(Collection entries)
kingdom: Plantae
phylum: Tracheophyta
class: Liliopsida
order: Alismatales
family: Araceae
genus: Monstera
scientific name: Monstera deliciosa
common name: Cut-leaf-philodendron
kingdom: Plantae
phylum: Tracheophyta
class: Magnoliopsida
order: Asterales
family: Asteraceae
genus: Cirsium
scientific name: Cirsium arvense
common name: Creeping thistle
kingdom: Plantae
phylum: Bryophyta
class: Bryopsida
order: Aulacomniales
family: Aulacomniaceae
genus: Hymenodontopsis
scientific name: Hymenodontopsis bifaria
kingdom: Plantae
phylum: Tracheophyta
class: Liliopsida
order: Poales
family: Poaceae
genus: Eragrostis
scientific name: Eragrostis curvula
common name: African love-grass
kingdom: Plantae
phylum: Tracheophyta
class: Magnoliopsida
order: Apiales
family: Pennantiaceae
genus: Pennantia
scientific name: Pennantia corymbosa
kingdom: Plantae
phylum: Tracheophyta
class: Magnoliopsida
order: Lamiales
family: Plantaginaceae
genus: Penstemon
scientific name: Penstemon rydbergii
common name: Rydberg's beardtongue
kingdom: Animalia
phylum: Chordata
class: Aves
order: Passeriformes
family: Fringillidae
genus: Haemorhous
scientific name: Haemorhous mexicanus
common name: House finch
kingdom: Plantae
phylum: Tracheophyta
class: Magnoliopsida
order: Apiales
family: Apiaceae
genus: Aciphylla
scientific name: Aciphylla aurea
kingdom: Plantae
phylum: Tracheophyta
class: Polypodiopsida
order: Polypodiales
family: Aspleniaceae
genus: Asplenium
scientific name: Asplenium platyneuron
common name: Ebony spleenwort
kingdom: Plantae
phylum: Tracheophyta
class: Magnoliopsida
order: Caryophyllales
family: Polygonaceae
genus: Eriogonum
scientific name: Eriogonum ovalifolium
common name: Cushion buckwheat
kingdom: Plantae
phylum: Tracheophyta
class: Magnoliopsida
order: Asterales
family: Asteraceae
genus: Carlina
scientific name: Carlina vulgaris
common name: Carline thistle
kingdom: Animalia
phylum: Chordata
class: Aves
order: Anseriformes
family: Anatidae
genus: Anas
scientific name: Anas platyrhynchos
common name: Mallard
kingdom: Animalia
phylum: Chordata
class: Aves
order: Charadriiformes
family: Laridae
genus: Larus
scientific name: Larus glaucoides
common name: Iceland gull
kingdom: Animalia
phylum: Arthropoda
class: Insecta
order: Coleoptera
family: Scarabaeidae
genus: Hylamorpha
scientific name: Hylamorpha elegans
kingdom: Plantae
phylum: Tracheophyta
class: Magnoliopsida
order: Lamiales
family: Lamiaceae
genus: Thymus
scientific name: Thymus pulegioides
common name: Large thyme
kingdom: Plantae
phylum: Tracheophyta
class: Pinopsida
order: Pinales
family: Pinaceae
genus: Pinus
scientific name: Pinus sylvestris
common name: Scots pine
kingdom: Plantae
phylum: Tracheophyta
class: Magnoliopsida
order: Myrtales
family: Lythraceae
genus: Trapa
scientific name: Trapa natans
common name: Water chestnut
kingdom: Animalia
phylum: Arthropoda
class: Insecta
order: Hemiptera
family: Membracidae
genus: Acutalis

#### Do this:
Render every line of the records above as a JSON list of strings, one string per line, and leave out any blank lines.

#### Task output:
[
  "kingdom: Plantae",
  "phylum: Tracheophyta",
  "class: Liliopsida",
  "order: Alismatales",
  "family: Araceae",
  "genus: Monstera",
  "scientific name: Monstera deliciosa",
  "common name: Cut-leaf-philodendron",
  "kingdom: Plantae",
  "phylum: Tracheophyta",
  "class: Magnoliopsida",
  "order: Asterales",
  "family: Asteraceae",
  "genus: Cirsium",
  "scientific name: Cirsium arvense",
  "common name: Creeping thistle",
  "kingdom: Plantae",
  "phylum: Bryophyta",
  "class: Bryopsida",
  "order: Aulacomniales",
  "family: Aulacomniaceae",
  "genus: Hymenodontopsis",
  "scientific name: Hymenodontopsis bifaria",
  "kingdom: Plantae",
  "phylum: Tracheophyta",
  "class: Liliopsida",
  "order: Poales",
  "family: Poaceae",
  "genus: Eragrostis",
  "scientific name: Eragrostis curvula",
  "common name: African love-grass",
  "kingdom: Plantae",
  "phylum: Tracheophyta",
  "class: Magnoliopsida",
  "order: Apiales",
  "family: Pennantiaceae",
  "genus: Pennantia",
  "scientific name: Pennantia corymbosa",
  "kingdom: Plantae",
  "phylum: Tracheophyta",
  "class: Magnoliopsida",
  "order: Lamiales",
  "family: Plantaginaceae",
  "genus: Penstemon",
  "scientific name: Penstemon rydbergii",
  "common name: Rydberg's beardtongue",
  "kingdom: Animalia",
  "phylum: Chordata",
  "class: Aves",
  "order: Passeriformes",
  "family: Fringillidae",
  "genus: Haemorhous",
  "scientific name: Haemorhous mexicanus",
  "common name: House finch",
  "kingdom: Plantae",
  "phylum: Tracheophyta",
  "class: Magnoliopsida",
  "order: Apiales",
  "family: Apiaceae",
  "genus: Aciphylla",
  "scientific name: Aciphylla aurea",
  "kingdom: Plantae",
  "phylum: Tracheophyta",
  "class: Polypodiopsida",
  "order: Polypodiales",
  "family: Aspleniaceae",
  "genus: Asplenium",
  "scientific name: Asplenium platyneuron",
  "common name: Ebony spleenwort",
  "kingdom: Plantae",
  "phylum: Tracheophyta",
  "class: Magnoliopsida",
  "order: Caryophyllales",
  "family: Polygonaceae",
  "genus: Eriogonum",
  "scientific name: Eriogonum ovalifolium",
  "common name: Cushion buckwheat",
  "kingdom: Plantae",
  "phylum: Tracheophyta",
  "class: Magnoliopsida",
  "order: Asterales",
  "family: Asteraceae",
  "genus: Carlina",
  "scientific name: Carlina vulgaris",
  "common name: Carline thistle",
  "kingdom: Animalia",
  "phylum: Chordata",
  "class: Aves",
  "order: Anseriformes",
  "family: Anatidae",
  "genus: Anas",
  "scientific name: Anas platyrhynchos",
  "common name: Mallard",
  "kingdom: Animalia",
  "phylum: Chordata",
  "class: Aves",
  "order: Charadriiformes",
  "family: Laridae",
  "genus: Larus",
  "scientific name: Larus glaucoides",
  "common name: Iceland gull",
  "kingdom: Animalia",
  "phylum: Arthropoda",
  "class: Insecta",
  "order: Coleoptera",
  "family: Scarabaeidae",
  "genus: Hylamorpha",
  "scientific name: Hylamorpha elegans",
  "kingdom: Plantae",
  "phylum: Tracheophyta",
  "class: Magnoliopsida",
  "order: Lamiales",
  "family: Lamiaceae",
  "genus: Thymus",
  "scientific name: Thymus pulegioides",
  "common name: Large thyme",
  "kingdom: Plantae",
  "phylum: Tracheophyta",
  "class: Pinopsida",
  "order: Pinales",
  "family: Pinaceae",
  "genus: Pinus",
  "scientific name: Pinus sylvestris",
  "common name: Scots pine",
  "kingdom: Plantae",
  "phylum: Tracheophyta",
  "class: Magnoliopsida",
  "order: Myrtales",
  "family: Lythraceae",
  "genus: Trapa",
  "scientific name: Trapa natans",
  "common name: Water chestnut",
  "kingdom: Animalia",
  "phylum: Arthropoda",
  "class: Insecta",
  "order: Hemiptera",
  "family: Membracidae",
  "genus: Acutalis"
]